Page-level text extractions
┌──
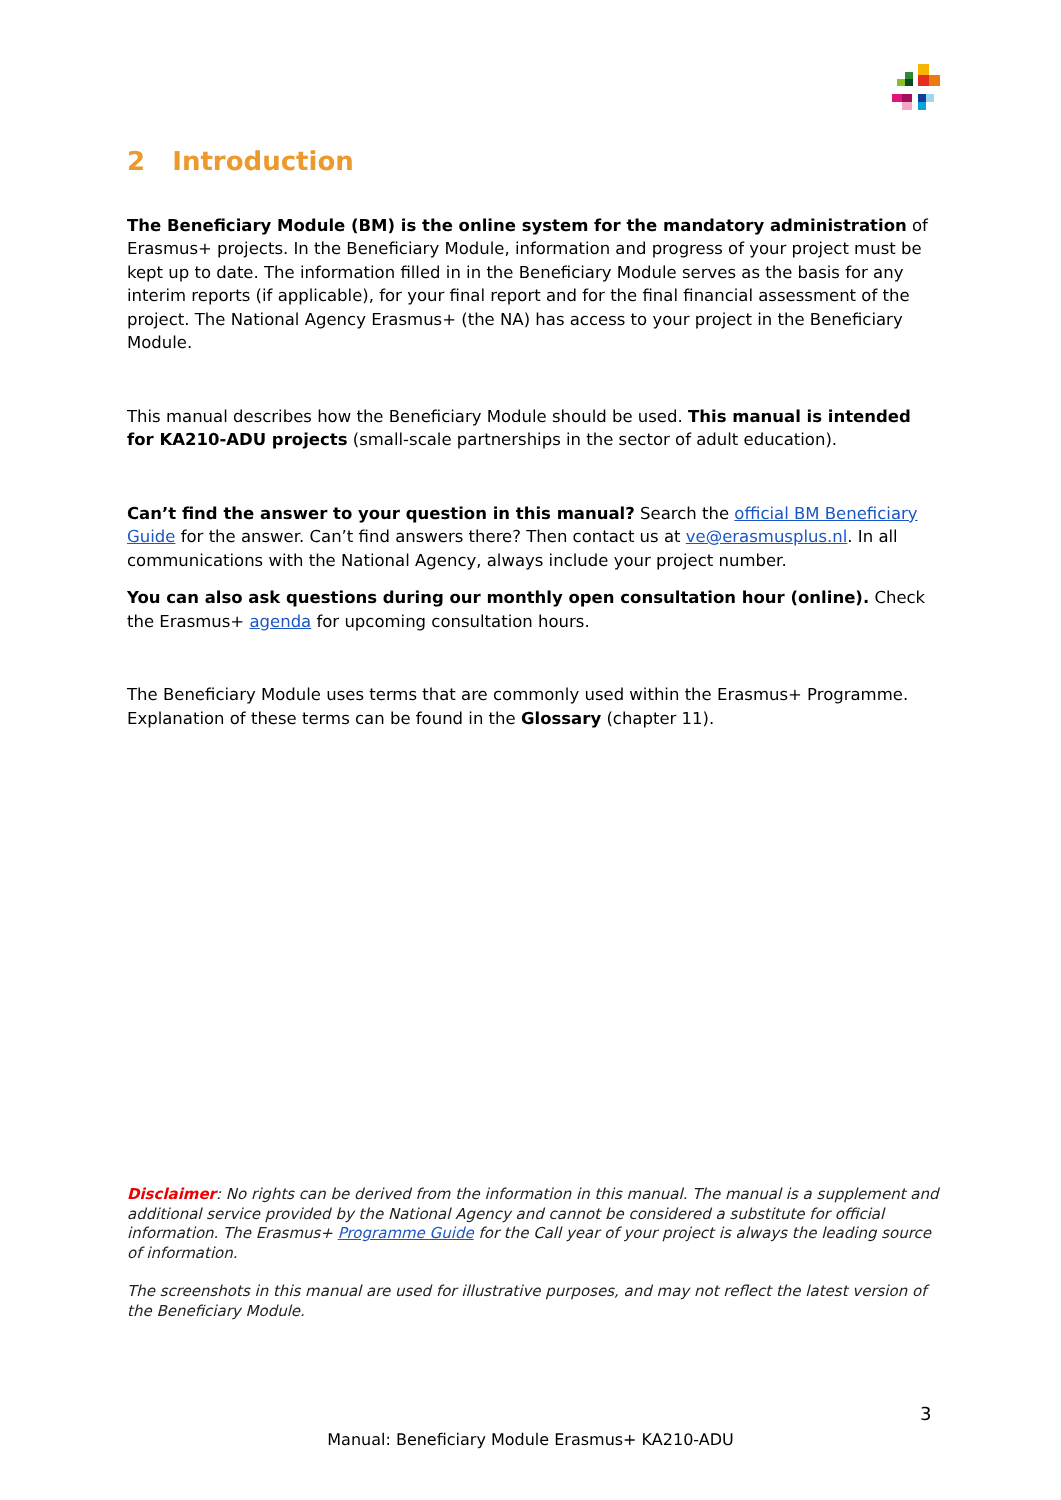2 Introduction
The Beneficiary Module (BM) is the online system for the mandatory administration of Erasmus+ projects. In the Beneficiary Module, information and progress of your project must be kept up to date. The information filled in in the Beneficiary Module serves as the basis for any interim reports (if applicable), for your final report and for the final financial assessment of the project. The National Agency Erasmus+ (the NA) has access to your project in the Beneficiary Module.
This manual describes how the Beneficiary Module should be used. This manual is intended for KA210-ADU projects (small-scale partnerships in the sector of adult education).
Can’t find the answer to your question in this manual? Search the official BM Beneficiary Guide for the answer. Can’t find answers there? Then contact us at ve@erasmusplus.nl. In all communications with the National Agency, always include your project number.
You can also ask questions during our monthly open consultation hour (online). Check the Erasmus+ agenda for upcoming consultation hours.
The Beneficiary Module uses terms that are commonly used within the Erasmus+ Programme. Explanation of these terms can be found in the Glossary (chapter 11).
Disclaimer: No rights can be derived from the information in this manual. The manual is a supplement and additional service provided by the National Agency and cannot be considered a substitute for official information. The Erasmus+ Programme Guide for the Call year of your project is always the leading source of information.
The screenshots in this manual are used for illustrative purposes, and may not reflect the latest version of the Beneficiary Module.
3
Manual: Beneficiary Module Erasmus+ KA210-ADU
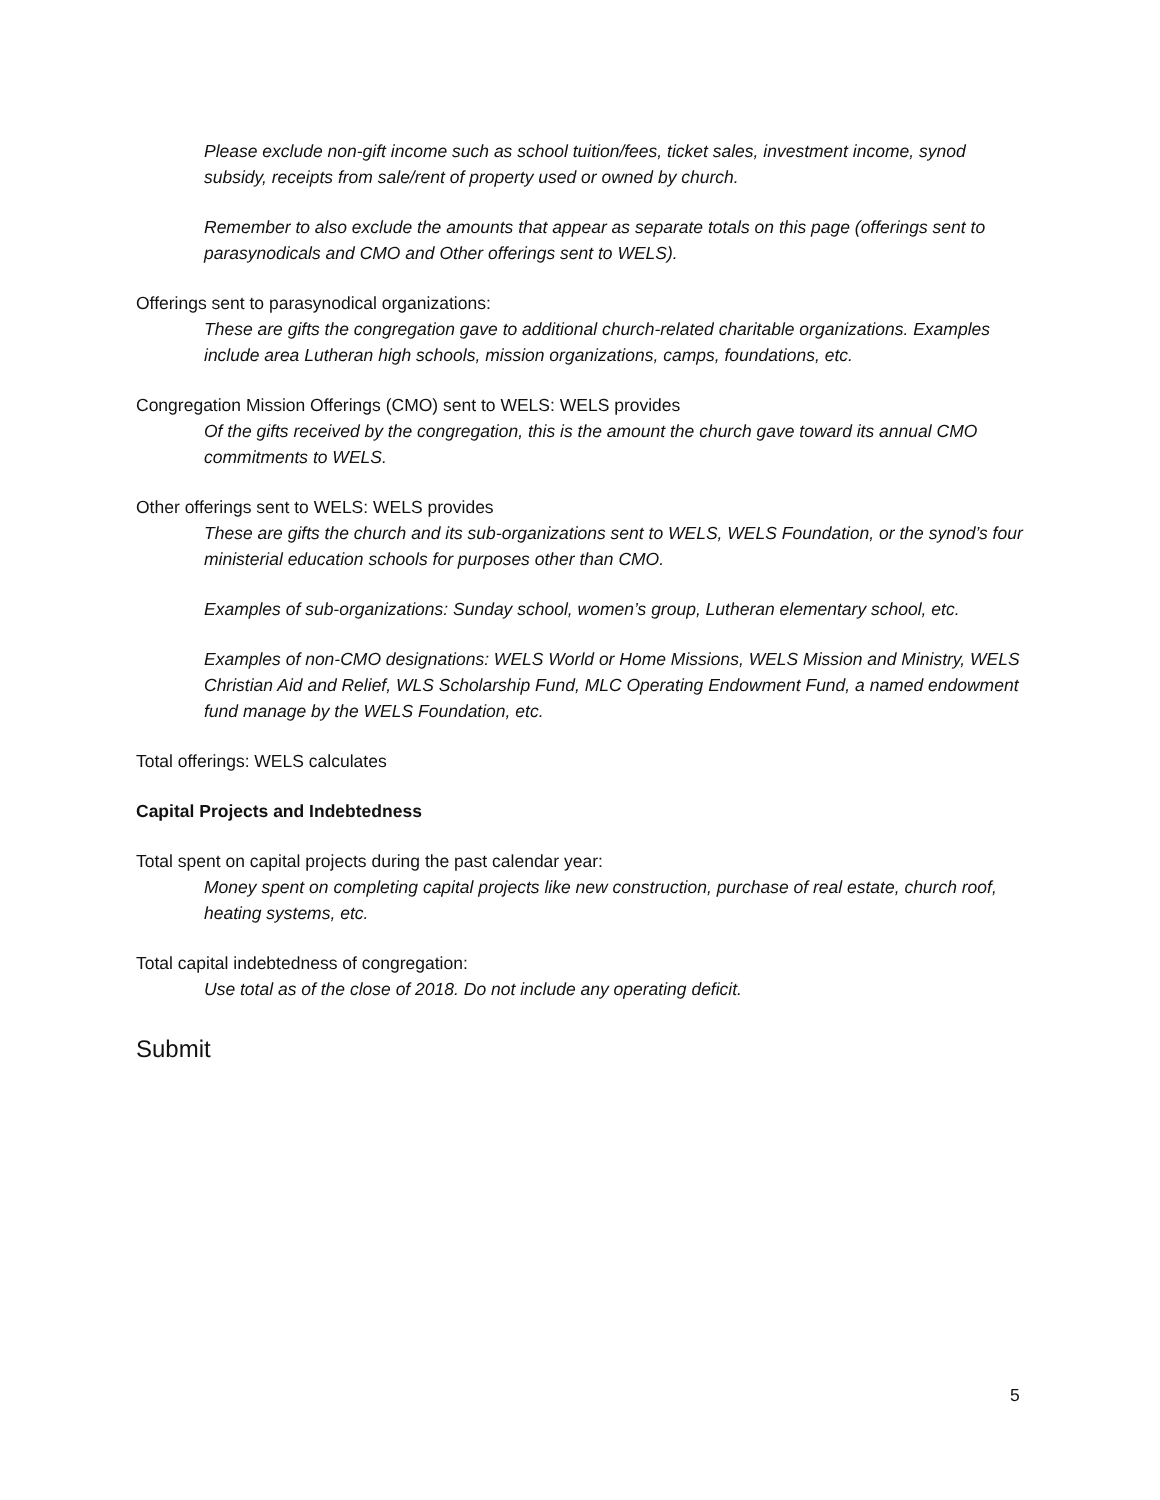Please exclude non-gift income such as school tuition/fees, ticket sales, investment income, synod subsidy, receipts from sale/rent of property used or owned by church.
Remember to also exclude the amounts that appear as separate totals on this page (offerings sent to parasynodicals and CMO and Other offerings sent to WELS).
Offerings sent to parasynodical organizations:
These are gifts the congregation gave to additional church-related charitable organizations. Examples include area Lutheran high schools, mission organizations, camps, foundations, etc.
Congregation Mission Offerings (CMO) sent to WELS: WELS provides
Of the gifts received by the congregation, this is the amount the church gave toward its annual CMO commitments to WELS.
Other offerings sent to WELS: WELS provides
These are gifts the church and its sub-organizations sent to WELS, WELS Foundation, or the synod’s four ministerial education schools for purposes other than CMO.
Examples of sub-organizations: Sunday school, women’s group, Lutheran elementary school, etc.
Examples of non-CMO designations: WELS World or Home Missions, WELS Mission and Ministry, WELS Christian Aid and Relief, WLS Scholarship Fund, MLC Operating Endowment Fund, a named endowment fund manage by the WELS Foundation, etc.
Total offerings: WELS calculates
Capital Projects and Indebtedness
Total spent on capital projects during the past calendar year:
Money spent on completing capital projects like new construction, purchase of real estate, church roof, heating systems, etc.
Total capital indebtedness of congregation:
Use total as of the close of 2018. Do not include any operating deficit.
Submit
5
└──
Print the line containing "Congregation Mission Offerings", then every line after it through the last line of the records, each exactly as written; nothing else belongs in the answer.

Congregation Mission Offerings (CMO) sent to WELS: WELS provides
Of the gifts received by the congregation, this is the amount the church gave toward its annual CMO commitments to WELS.
Other offerings sent to WELS: WELS provides
These are gifts the church and its sub-organizations sent to WELS, WELS Foundation, or the synod’s four ministerial education schools for purposes other than CMO.
Examples of sub-organizations: Sunday school, women’s group, Lutheran elementary school, etc.
Examples of non-CMO designations: WELS World or Home Missions, WELS Mission and Ministry, WELS Christian Aid and Relief, WLS Scholarship Fund, MLC Operating Endowment Fund, a named endowment fund manage by the WELS Foundation, etc.
Total offerings: WELS calculates
Capital Projects and Indebtedness
Total spent on capital projects during the past calendar year:
Money spent on completing capital projects like new construction, purchase of real estate, church roof, heating systems, etc.
Total capital indebtedness of congregation:
Use total as of the close of 2018. Do not include any operating deficit.
Submit
5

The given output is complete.